→ **Prompt**
Exact copy, pictures excluded: please retype every record below.
----- Data for analysis
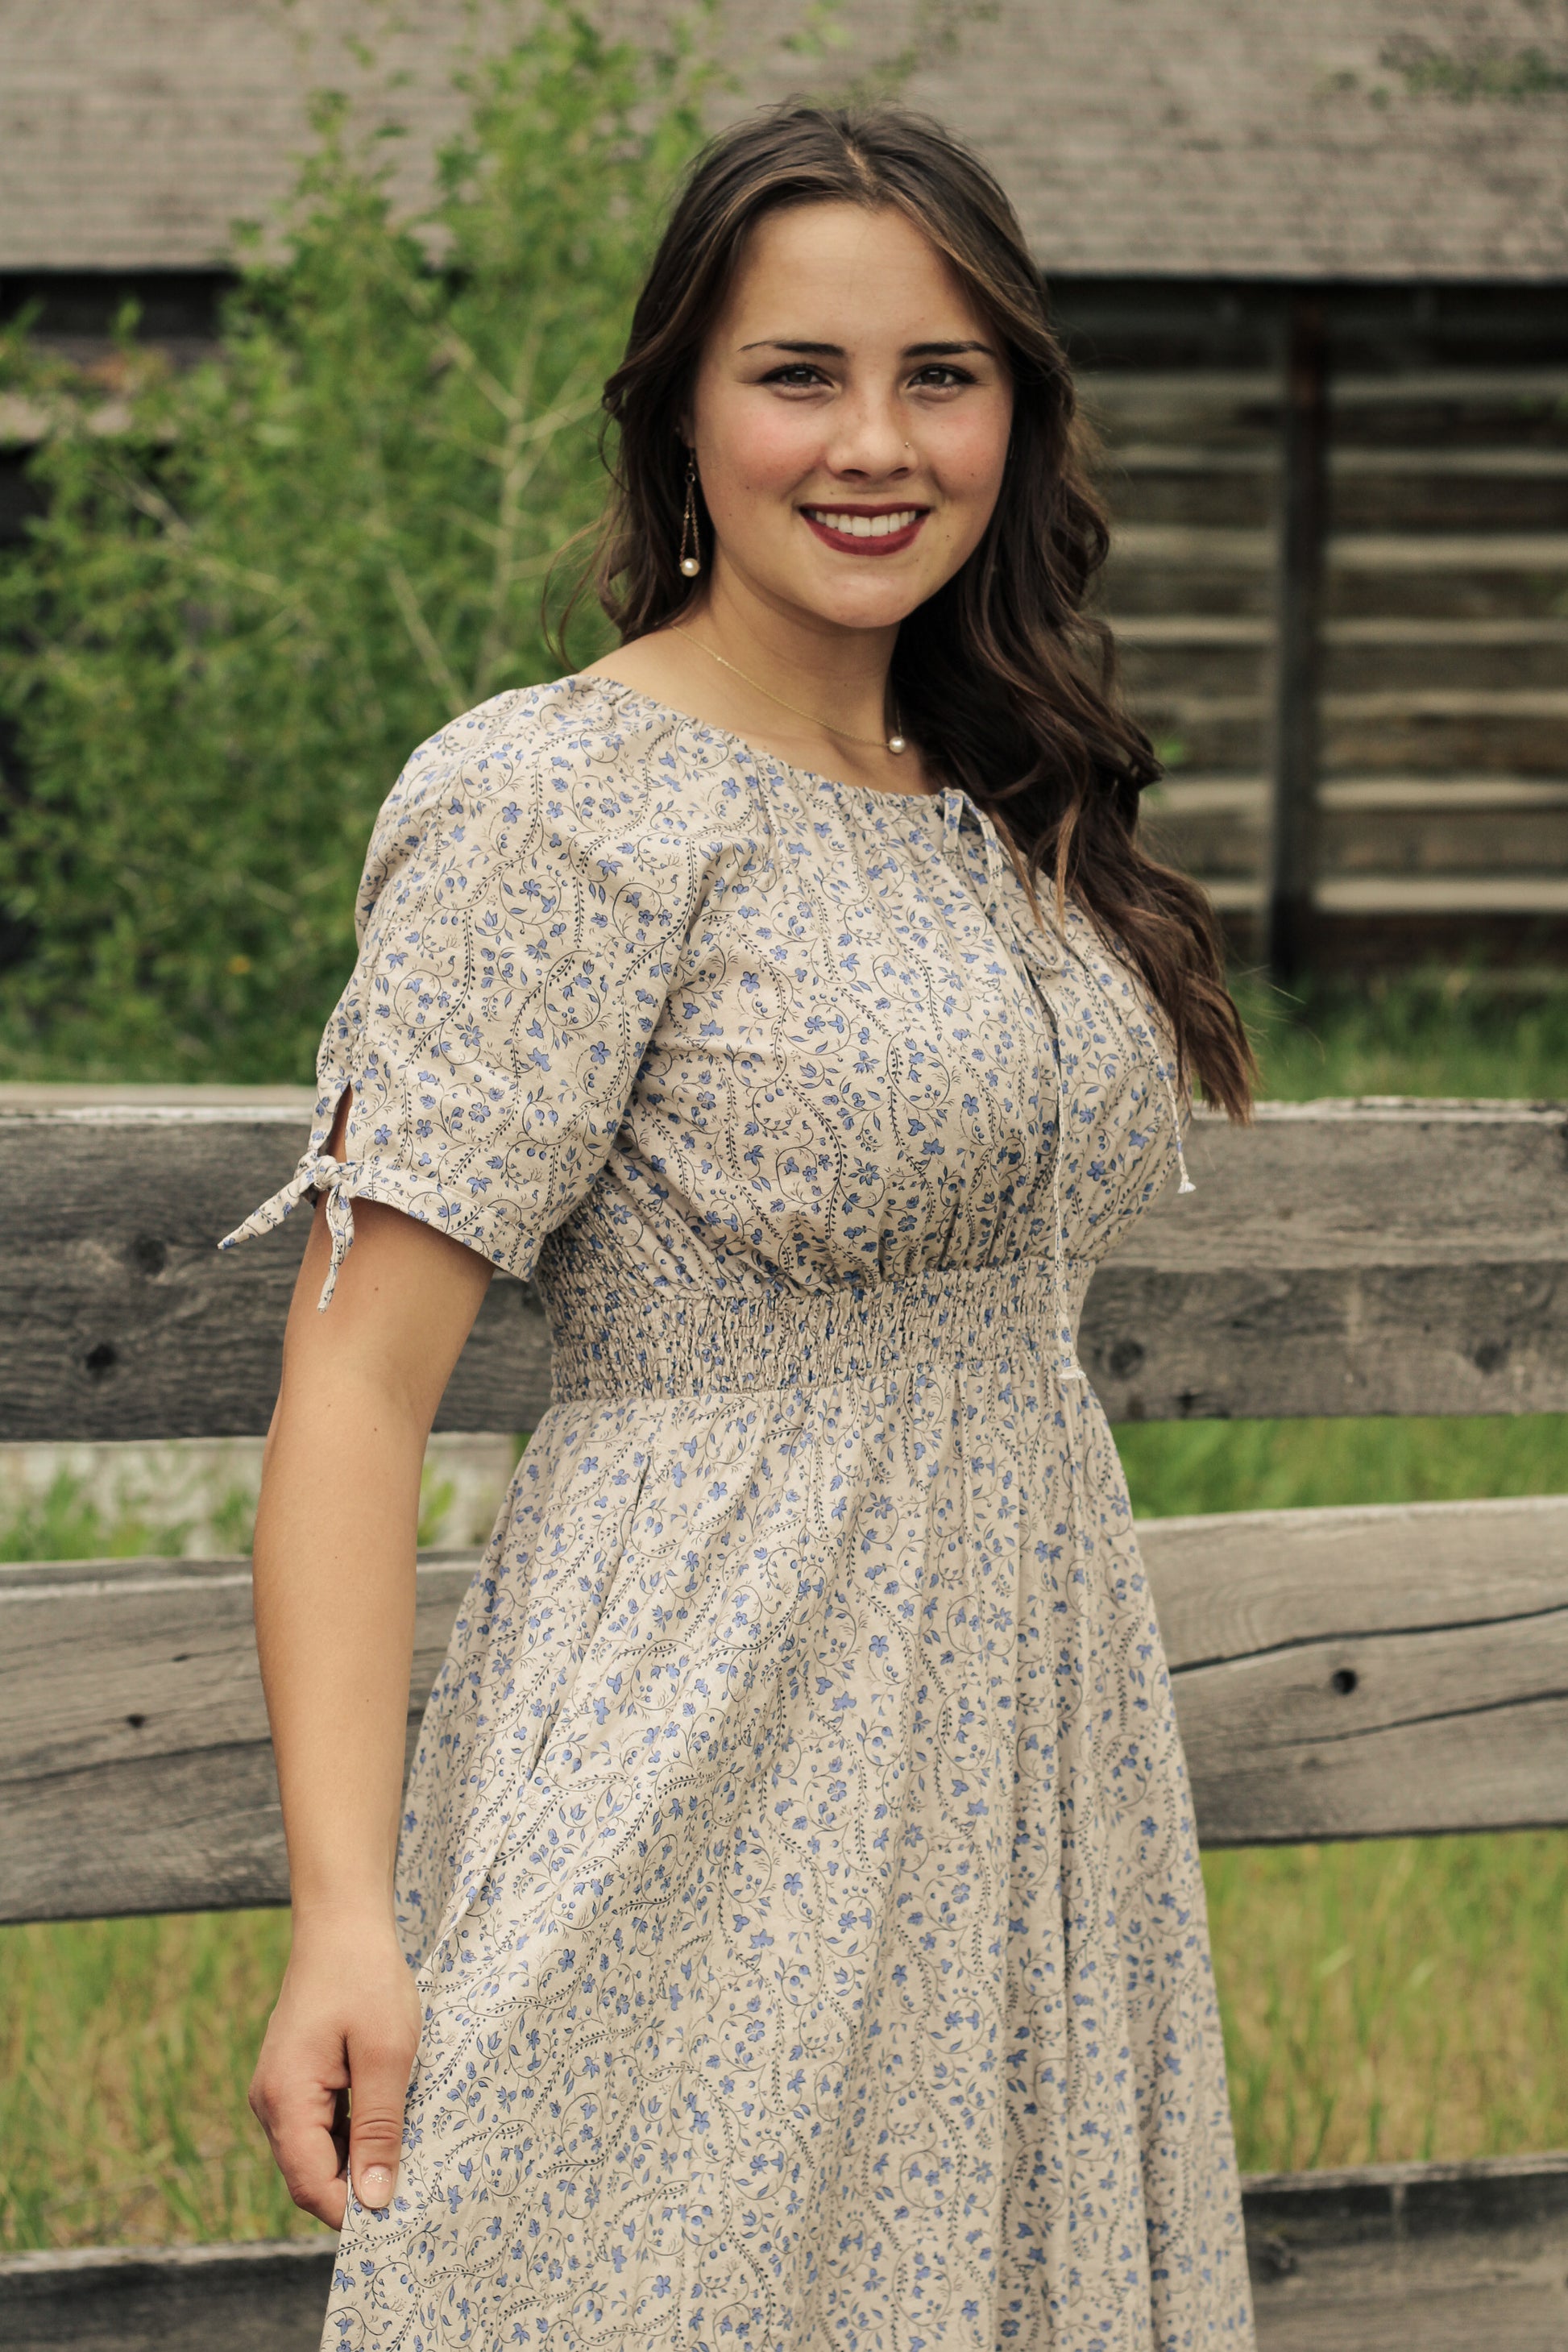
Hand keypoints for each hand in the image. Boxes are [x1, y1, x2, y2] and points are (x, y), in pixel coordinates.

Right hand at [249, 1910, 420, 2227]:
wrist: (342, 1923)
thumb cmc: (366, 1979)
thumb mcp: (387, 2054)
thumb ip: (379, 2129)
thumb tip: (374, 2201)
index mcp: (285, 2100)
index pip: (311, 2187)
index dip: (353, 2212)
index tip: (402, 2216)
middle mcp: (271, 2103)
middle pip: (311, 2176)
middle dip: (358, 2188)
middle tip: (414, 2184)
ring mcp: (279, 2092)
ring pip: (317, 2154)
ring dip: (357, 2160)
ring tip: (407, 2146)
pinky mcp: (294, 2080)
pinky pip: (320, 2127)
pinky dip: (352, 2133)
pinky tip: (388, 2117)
----------
→ **Problem solution**
Hand keypoints for each hand in the image. Boxes are [x1, y1, x2, y2] and points are (x, y), in pixel coordinates.

Right hand at [249, 1910, 420, 2227]:
wrist: (342, 1923)
thumb cmc: (366, 1979)
thumb mcp: (387, 2054)
thumb ip: (379, 2129)
thumb tip: (374, 2201)
index mcp: (285, 2100)
index pip: (311, 2187)
index dip: (353, 2212)
index tip: (402, 2216)
middle mcp: (271, 2103)
middle pip: (311, 2176)
middle dip: (358, 2188)
middle tip: (414, 2184)
ring mcp: (279, 2092)
ring pip: (317, 2154)
ring dip: (357, 2160)
ring tip: (407, 2146)
pinky mcp: (294, 2080)
pinky pip: (320, 2127)
pinky dip: (352, 2133)
pinky tip: (388, 2117)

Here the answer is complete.